Su uno stesso piano, passato e presente si rincorrono, questi “tutt’altro che estranei”, dimensioni temporali abituate a sovrapporsi, a giocare l’una sulla schiena dell’altra, a darsi il cambio senza posa, o comunque, in ogni caso, a riconoscersi soltanto nello sguardo dell’altro. Il presente in quello del passato, il passato in quello del presente. E così, All of Us Strangers ci ricorda che il presente può essere, e spesso effettivamente è, un oblio e ci mostra che il passato sa essere, e a dire il vero solitamente è, una costanza.
Al di là, o meglio, al di qua della trama – di cui comunque vi dirò qualcosa, no worries – questo è quindi un film che va visto, non foss’altro per l’effetto catartico che la dialettica proustiana tempo-memoria è in grado di provocare, non foss’altro – e dici poco! – per la sua capacità di ricordarci – a noi moderni che non facciamo altro che correre senza meta, amanti sconclusionati del vano e vacuo sgambettìo atto a suscitare l’ansia altrui, ignara risposta all’ansia che gli altri a loro volto hanno suscitato in noi -, che a volte, se non spesso, è bene ritornare. Il senso della vita, infatti, non è mai di là da venire, ma è già. Riprendiamolo, allora. E i nodi, piuttosto che scioglierli, stringiamoli. Tentar non costa nulla.

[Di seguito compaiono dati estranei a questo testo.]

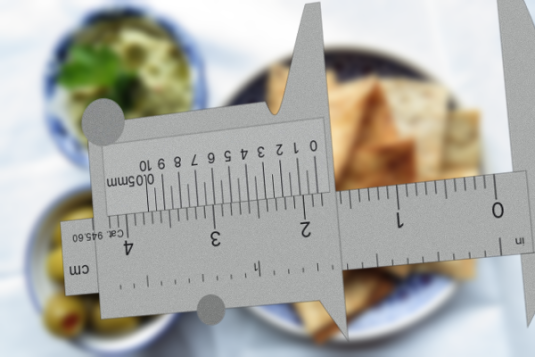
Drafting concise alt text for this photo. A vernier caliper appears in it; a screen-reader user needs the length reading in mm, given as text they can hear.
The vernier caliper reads 18.4 mm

Premettiamo subito una cosa, urge: le performance degli attori principali, ovvero Andrew Scott e Paul Mescal, sono straordinarie, da mangiarsi i popcorn e lambiccarsi le palpebre. Il modo in cui riescono a trasmettere al pubblico l’intensità delle loro emozioni – emozioni molto spesso difficili, quali la nostalgia, la solitudine, l’estraneità, appunto, ma anche la familiarità ritrovata e rinnovata quasi ex novo – non ha praticamente eguali nel cinema contemporaneo. La regia di Haigh, certo, fa il suo, contribuendo alla creazione di un’atmosfera atta a riflettere questo tipo di sentimenti, ma comunque senza i due Superlativi (Andrew Scott e Paul Mescal), il film non sarebbe stato quello che è: un autentico capolavoro.

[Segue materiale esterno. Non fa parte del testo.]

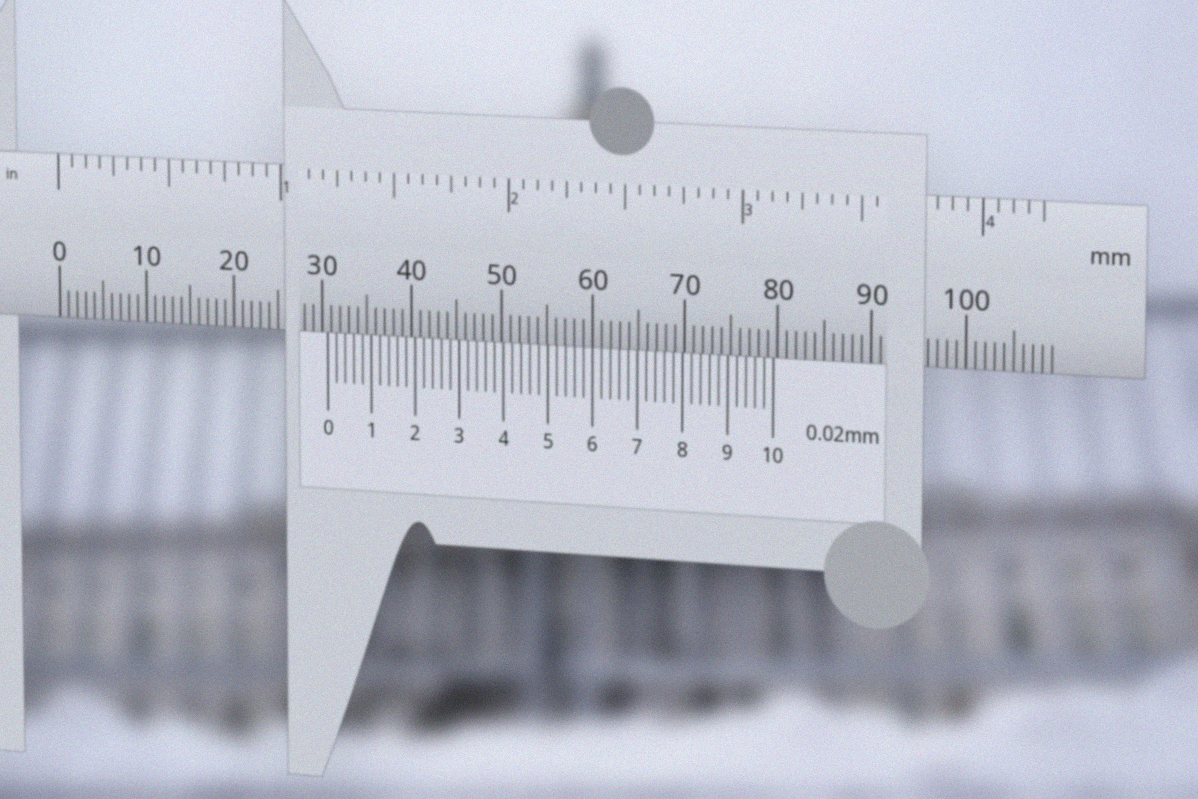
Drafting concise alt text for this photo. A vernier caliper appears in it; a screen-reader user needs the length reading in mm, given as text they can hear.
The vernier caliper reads 30.6 mm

Ma veniamo alla trama, una trama personale, una trama fatta di persone e di interazioni umane.
Al centro della vicenda, nocciolo snocciolantesi nel corso del film, vi sono due legami, quello tra Adam è i genitori che non aveva mai avuto modo di conoscere e che ora si ritrova a frequentare, suoi coetanei in un passato attuale, e quello sempre tra Adam e Harry, inquilino col quale si creerà una connessione unica.
La chimica tra Andrew Scott e Paul Mescal è palpabile sullo schermo, rendendo la loro relazione autentica e coinvolgente. La scoperta reciproca e l’amore che si sviluppano tra Adam e Harry li aiutano ad affrontare le loro paure, a superare la solitudine e a trovare finalmente una forma di felicità. Questo legame intenso rappresenta una fonte di conforto per entrambi i personaggi, mostrando come l’amore possa essere una forza trasformativa nella vita delle persone.